EXERCISE GOAL -
Please gather every line of the material below that contains the string "qSketchRegion", matching case exactly.
START WORKING DATA
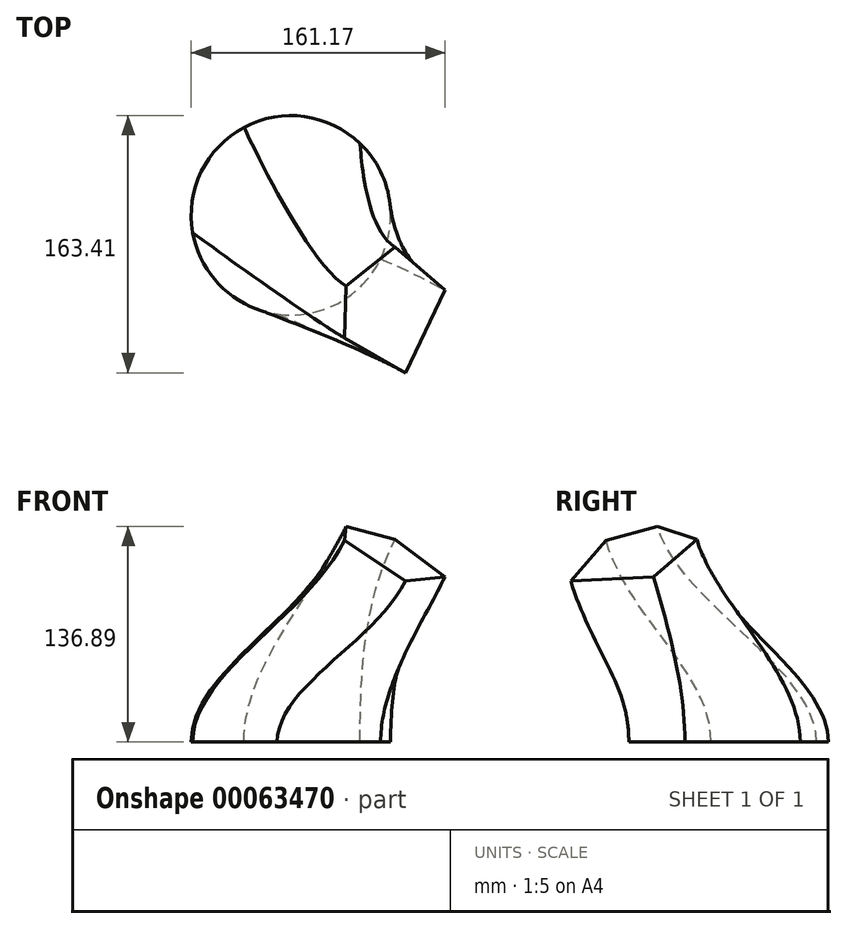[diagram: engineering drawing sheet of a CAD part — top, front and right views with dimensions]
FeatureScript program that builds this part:
annotation { "Feature Type Name" : "Feature", "Feature Type Description" : "" }
export const myFeature = defineFeature(function(context is Context, id is Id, definition is map)
    precondition{}
    {
        {
            var Q0;
            Q0=qCreatedBy(makeId("Top.planeOp"),FACE);
            var sketch = newSketch(context, id + "F0", { "sketchPlane" : qUnion([Q0])});
            skCircle(sketch, "E0", {"center": v(0, 0) * mm, "radius": 63.33 * mm});
            skSolve(sketch);
        }
        {
            var Q0;
            Q0=qCreatedBy(makeId("Top.planeOp"),FACE);
            cPlane(context, id + "F1", {"entities" : qUnion([Q0]), "cplaneType" : CPlaneType.OFFSET, "offset" : 150 * mm, "width" : 150 * mm, "height" : 150 * mm});
        }
        {
            var Q0;
            Q0=qCreatedBy(id+"F1.planeOp",FACE);
            var sketch = newSketch(context, id + "F2", { "sketchPlane" : qUnion([Q0])});
            skLineSegment(sketch, "E1", {"start": v(48.16, 22.66) * mm, "end": v(7.57, -47.24) * mm});
            skSolve(sketch);
        }
        {
            var Q0;
            Q0=sQuery(id+"F2.wireOp",EDGE,"E1");
            cPlane(context, id + "F3", {"entities" : qUnion([Q0]), "cplaneType" : CPlaneType.LINE_ANGLE, "offset" : 150 * mm, "angle" : 330 * degree, "width" : 150 * mm, "height" : 150 * mm});
        }
        {
            var Q0;
            Q0=qCreatedBy(id+"F3.planeOp",FACE);
            var sketch = newSketch(context, id + "F4", { "sketchPlane" : qUnion([Q0])});
            skCircle(sketch, "E2.cCircle", {"center": v(0, 22.8) * mm, "radius": 31.24 * mm, "construction": true});
            skLineSegment(sketch, "E2.0", {"start": v(38.96, 16.5) * mm, "end": v(3.76, -16.5) * mm});
            skLineSegment(sketch, "E2.1", {"start": v(3.76, -16.5) * mm, "end": v(-30.63, 5.17) * mm});
            skLineSegment(sketch, "E2.2", {"start": v(-30.63, 5.17) * mm, "end": v(-31.84, 39.15) * mm});
            skLineSegment(sketch, "E2.3", {"start": v(-31.84, 39.15) * mm, "end": v(11.17, 67.68) * mm});
            skLineSegment(sketch, "E2.4", {"start": v(11.17, 67.68) * mm, "end": v(38.96, 16.5) * mm});
            skPoint(sketch, "E2.0.midPoint", {"position": v(21.36, 0) * mm});
            skSolve(sketch);
        }
        {
            var Q0;
            Q0=makeQuery(id+"F0.imprint","IMPRINT",FACE,{"disambiguationData":[TD([[makeQuery(id+"F0.imprint","IMPRINT",EDGE,{"derivedFrom":sQuery(id+"F0.wireOp",EDGE,"E0")}),1.0]])]});
            var Q1;
            Q1=makeQuery(id+"F4.imprint","IMPRINT",FACE,{"disambiguationData":[TD([[makeQuery(id+"F4.imprint","IMPRINT",EDGE,{"derivedFrom":sQuery(id+"F4.wireOp",EDGE,"E2.0")}),-1.0]])]});
            loft(context, id + "F5", {"startCondition" : LoftEndDerivativeType.NORMAL_TO_PROFILE, "startMagnitude" : 1, "endCondition" : LoftEndDerivativeType.NORMAL_TO_PROFILE, "endMagnitude" : 1, "sheetProfilesArray" : [{ "sheetProfileEntities" : qUnion([Q0]) }, { "sheetProfileEntities" : qUnion([Q1]) }]});
        }
    });
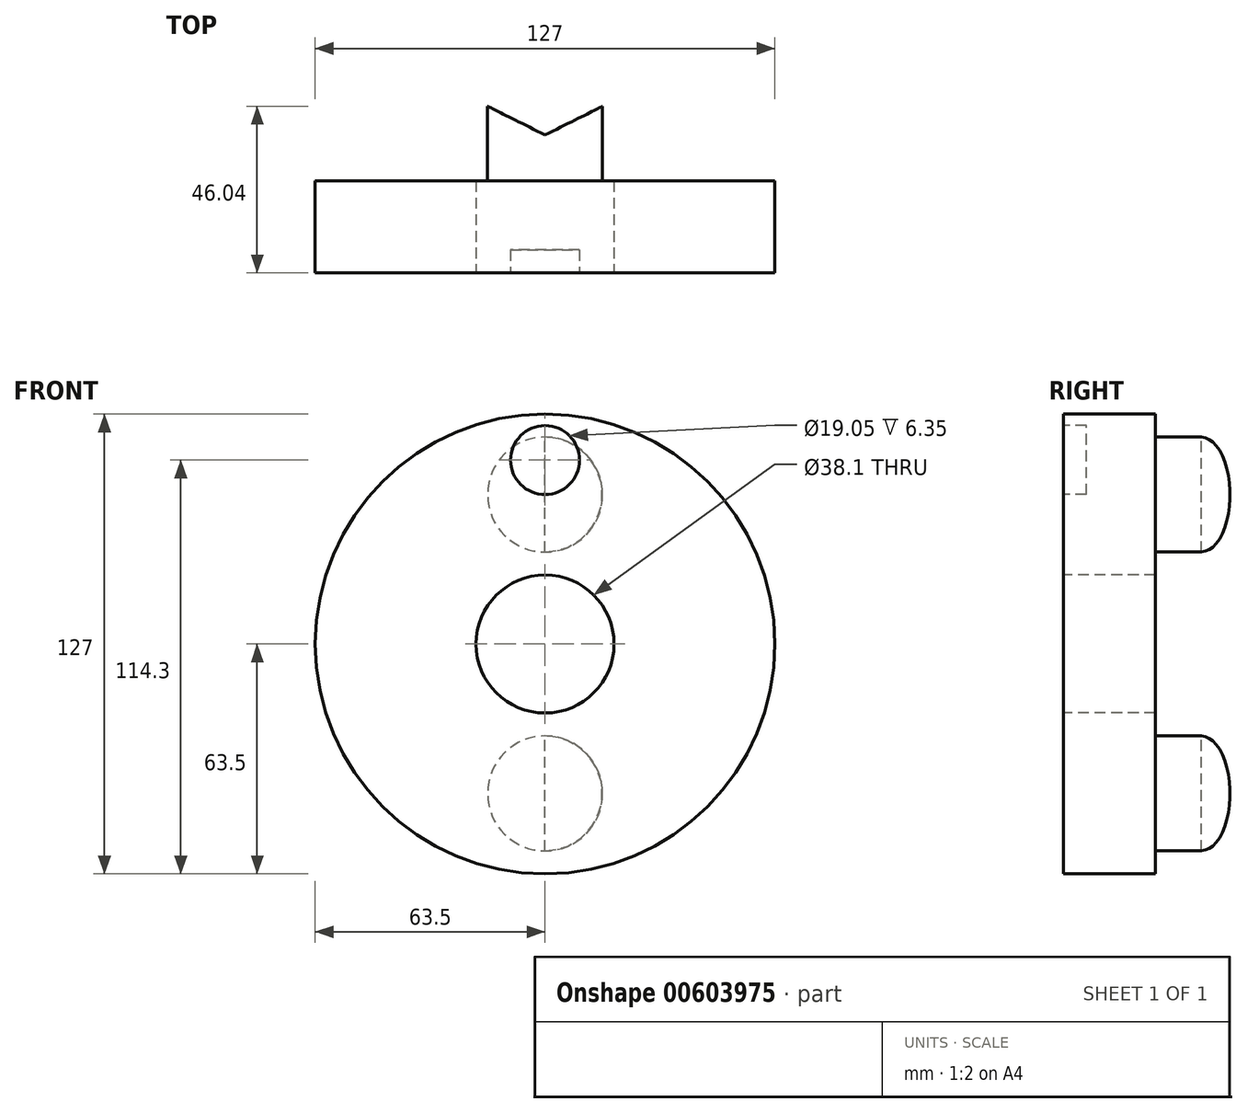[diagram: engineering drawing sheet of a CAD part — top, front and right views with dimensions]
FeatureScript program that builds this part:
annotation { "Feature Type Name" : "Feature", "Feature Type Description" : "" }
export const myFeature = defineFeature(function(context is Context, id is Id, definition is map)
    precondition{}
    {
        {
            var Q0;
            Q0=qCreatedBy(makeId("Front.planeOp"),FACE);
            var sketch = newSketch(context, id + "F0", { "sketchPlane" : qUnion([Q0])});
            skCircle(sketch, "E0", {"center": v(0, 0) * mm, "radius": 63.5 * mm});
            skSolve(sketch);
        }
        {
            var Q0;
            Q0 = qSketchRegion(id + "F0", true);
            extrude(context, id + "F1", {"entities" : qUnion([Q0]), "depth" : 25.4 * mm, "offsetDistance" : 25.4 * mm});
        }
        {
            var Q0;
            Q0=makeQuery(id+"F1.opExtrude","CAP_FACE",FACE,{"disambiguationData":[OSD([sQuery(id+"F0.wireOp",EDGE,"E0")])],"isStart":false});
            var sketch = newSketch(context, id + "F2", { "sketchPlane" : qUnion([Q0])});
            skCircle(sketch, "E1", {"center": v(0, 0) * mm, "radius": 50.8 * mm});
            skCircle(sketch, "E2", {"center": v(0, 50.8) * mm, "radius": 9.53 * mm});
            skSolve(sketch);
        }
        {
            var Q0;
            {var subQ0=sQuery(id+"F2.wireOp",EDGE,"E2");var subQ1=sQuery(id+"F2.wireOp",EDGE,"E1");var subQ2=makeQuery(id+"F2.imprint","INTERSECT",VERTEX,{"disambiguationData":[OD(0.0)],"derivedFrom":[subQ1,subQ0]});Q0=makeQuery(id+"F2.imprint","IMPRINT",FACE,{"disambiguationData":[TD([[makeQuery(id+"F2.imprint","IMPRINT",EDGE,{"disambiguationData":[TD([[subQ2,1.0]])],"derivedFrom":subQ1}),1.0]])]});}
            var Q1;
            {var subQ0=sQuery(id+"F2.wireOp",EDGE,"E2");var subQ1=sQuery(id+"F2.wireOp",EDGE,"E1");var subQ2=makeQuery(id+"F2.imprint","INTERSECT",VERTEX,{"disambiguationData":[OD(0.0)],"derivedFrom":[subQ1,subQ0]});Q1=makeQuery(id+"F2.imprint","IMPRINT",FACE,{"disambiguationData":[TD([[makeQuery(id+"F2.imprint","IMPRINT",EDGE,{"disambiguationData":[TD([[subQ2,1.0]])],"derivedFrom":subQ1}),-1.0]])]});}
            extrude(context, id + "F3", {"entities" : qUnion([Q0, Q1]), "operationType" : NewBodyOperationType.REMOVE, "oppositeDirection" : true, "depth" : 6.35 * mm, "offsetDistance" : 25.4 * mm});
        }
        {
            var Q0;
            Q0=makeQuery(id+"F1.opExtrude","CAP_FACE",FACE,{"disambiguationData":[OSD([sQuery(id+"F0.wireOp",EDGE,"E0")])],"isStart":false});
            var sketch = newSketch(context, id + "F4", { "sketchPlane" : qUnion([Q0])});
            skCircle(sketch, "E3", {"center": v(0, 0) * mm, "radius": 19.05 * mm});
            skSolve(sketch);
        }
        {
            var Q0;
            Q0 = qSketchRegion(id + "F4", true);
            extrude(context, id + "F5", {"entities" : qUnion([Q0]), "operationType" : NewBodyOperationType.REMOVE, "oppositeDirection" : true, "depth" : 25.4 * mm, "offsetDistance" : 25.4 * mm});
        }
        {
            var Q0;
            Q0=makeQuery(id+"F1.opExtrude","CAP_FACE",FACE,{"disambiguationData":[OSD([sQuery(id+"F0.wireOp",EDGE,"E0")])],"isStart":true});
            var sketch = newSketch(context, id + "F6", { "sketchPlane" : qUnion([Q0])});
            skCircle(sketch, "E4", {"center": v(0, 41.28) * mm, "radius": 15.88 * mm});
            skCircle(sketch, "E5", {"center": v(0, -41.28) * mm, "radius": 15.88 * mm});
            skSolve(sketch);
        }
        {
            var Q0;
            Q0=makeQuery(id+"F6.imprint","IMPRINT",FACE,{"disambiguationData":[TD([[makeQuery(id+"F6.imprint","IMPRINT",EDGE,{"derivedFrom":sQuery(id+"F6.wireOp",EDGE,"E4")}),1.0]])]});
            var Q1;
            Q1=makeQuery(id+"F6.imprint","IMPRINT",FACE,{"disambiguationData":[TD([[makeQuery(id+"F6.imprint","IMPRINT",EDGE,{"derivedFrom":sQuery(id+"F6.wireOp",EDGE,"E5")}),1.0]])]});
            extrude(context, id + "F7", {"entities" : qUnion([Q0, Q1]), "operationType" : NewBodyOperationType.ADD, "depth" : 25.4 * mm, "offsetDistance" : 25.4 * mm});
        }
        {
            var Q0;
            Q0=makeQuery(id+"F7.opExtrude","CAP_FACE",FACE,{"disambiguationData":[OSD([sQuery(id+"F6.wireOp",EDGE,"E4")])],"isStart":false});
            var sketch = newSketch(context, id + "F8", { "sketchPlane" : qUnion([Q0])});
            skLineSegment(sketch, "E6", {"start": v(0, 57.15) * mm, "end": v(0, 25.4) * mm});
            skSolve(sketch);
        }
        {
            var Q0;
            Q0=qCreatedBy(makeId("Top.planeOp"),FACE);
            var sketch = newSketch(context, id + "F9", { "sketchPlane" : qUnion([Q0])});
            skLineSegment(sketch, "E7", {"start": v(0, 25.4) * mm, "end": v(25.4, 25.4) * mm});
            skLineSegment(sketch, "E8", {"start": v(0, 25.4) * mm, "end": v(-25.4, 25.4) * mm});
            skLineSegment(sketch, "E9", {"start": v(-25.4, 25.4) * mm, "end": v(0, 12.7) * mm});
            skLineSegment(sketch, "E10", {"start": v(0, 12.7) * mm, "end": v(25.4, 25.4) * mm});
            skSolve(sketch);
        }
        {
            var Q0;
            Q0 = qSketchRegion(id + "F9", true);
            extrude(context, id + "F10", {"entities" : qUnion([Q0]), "operationType" : NewBodyOperationType.REMOVE, "endBound" : BoundingType.SYMMETRIC, "oppositeDirection" : true, "depth" : 203.2 * mm, "offsetDistance" : 25.4 * mm});
        }
    });
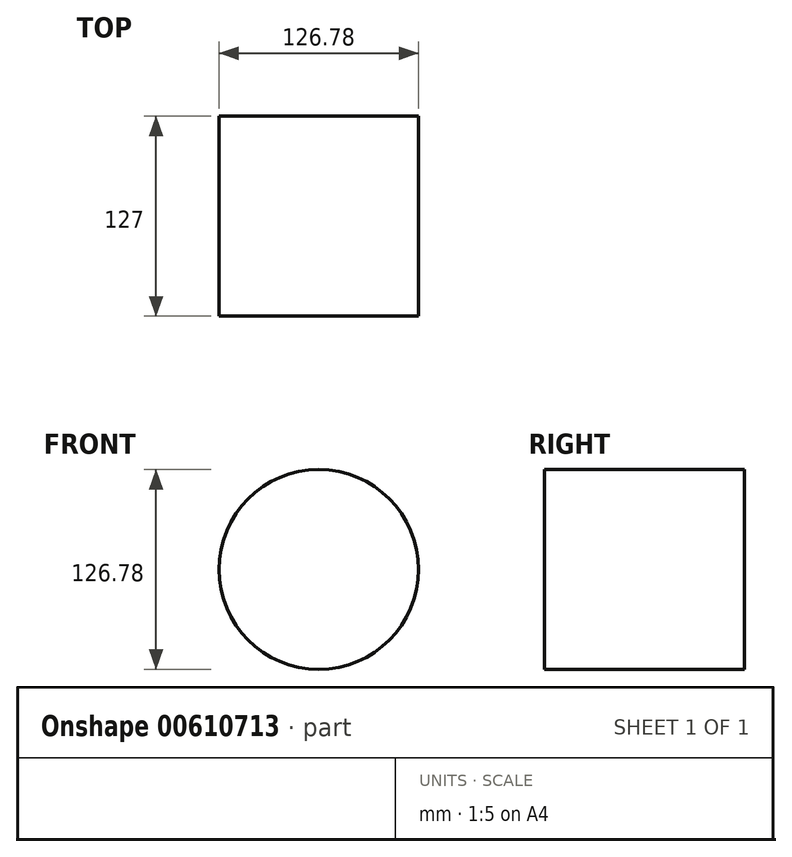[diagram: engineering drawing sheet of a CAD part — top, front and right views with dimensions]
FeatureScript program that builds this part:
annotation { "Feature Type Name" : "Feature", "Feature Type Description" : "" }
export const myFeature = defineFeature(function(context is Context, id is Id, definition is map)
    precondition{}
    {
        {
            var Q0;
            Q0=qCreatedBy(makeId("Front.planeOp"),FACE);
            var sketch = newSketch(context, id + "F0", { "sketchPlane" : qUnion([Q0])});
            skCircle(sketch, "E0", {"center": v(0, 0) * mm, "radius": 73.47 * mm});
            skCircle(sketch, "E1", {"center": v(0, 0) * mm, "radius": 61.5 * mm});
            skSolve(sketch);
        }
        {
            var Q0;
            Q0=sQuery(id+"F0.wireOp",EDGE,"E0");
            extrude(context, id + "F1", {"bodyType" : ToolBodyType.SURFACE, "surfaceEntities" : qUnion([Q0]), "depth" : 25.4 * mm, "offsetDistance" : 25.4 * mm});
        }
        {
            var Q0;
            Q0 = qSketchRegion(id + "F0", true);
            var sketch = newSketch(context, id + "F2", { "sketchPlane" : qUnion([Q0])});
            skCircle(sketch, "E2", {"center": v(0, 0) * mm, "radius": 63.39 * mm});
            skSolve(sketch);
        }
        {
            var Q0;
            Q0 = qSketchRegion(id + "F2", true);
            extrude(context, id + "F3", {"entities" : qUnion([Q0]), "depth" : 127 * mm, "offsetDistance" : 25.4 * mm});
        }
    });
END WORKING DATA
ANSWER TO THE EXERCISE -
            Q0 = qSketchRegion(id + "F0", true);
            Q0 = qSketchRegion(id + "F4", true);
            Q0 = qSketchRegion(id + "F9", true);
            Q0 = qSketchRegion(id + "F0", true);
            Q0 = qSketchRegion(id + "F2", true);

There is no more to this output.